▶ **WORK REQUIRED**:
Pull each line containing "Giang" out of the listing below.

*** Opening of INFORMATION ***

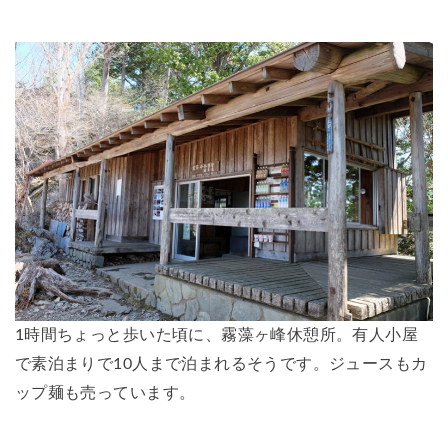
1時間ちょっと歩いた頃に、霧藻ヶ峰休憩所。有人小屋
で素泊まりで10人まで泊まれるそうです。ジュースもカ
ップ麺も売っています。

*** Close of INFORMATION ***
*** Opening of INFORMATION ***

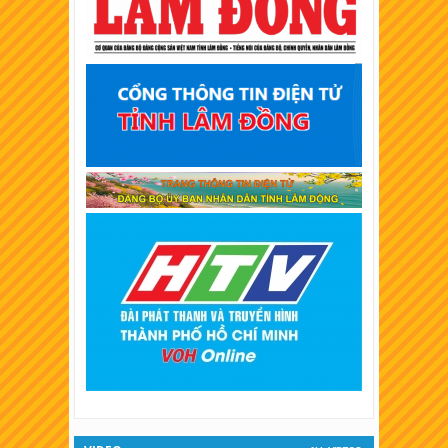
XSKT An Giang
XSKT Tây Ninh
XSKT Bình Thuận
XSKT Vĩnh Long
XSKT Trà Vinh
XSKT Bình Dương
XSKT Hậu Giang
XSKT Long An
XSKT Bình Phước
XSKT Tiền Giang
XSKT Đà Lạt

*** Close of INFORMATION ***
*** Opening of INFORMATION ***

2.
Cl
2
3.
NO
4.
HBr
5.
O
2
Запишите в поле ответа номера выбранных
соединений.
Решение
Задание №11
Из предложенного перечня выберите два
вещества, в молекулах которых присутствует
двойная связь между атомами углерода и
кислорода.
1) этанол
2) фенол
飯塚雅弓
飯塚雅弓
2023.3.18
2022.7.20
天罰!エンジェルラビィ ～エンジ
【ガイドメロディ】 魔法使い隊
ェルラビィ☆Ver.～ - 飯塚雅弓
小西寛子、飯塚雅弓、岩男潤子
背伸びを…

*** Close of INFORMATION ***

▶ **RESPONSE AREA**:
XSKT An Giang
XSKT Hậu Giang
XSKT Tiền Giang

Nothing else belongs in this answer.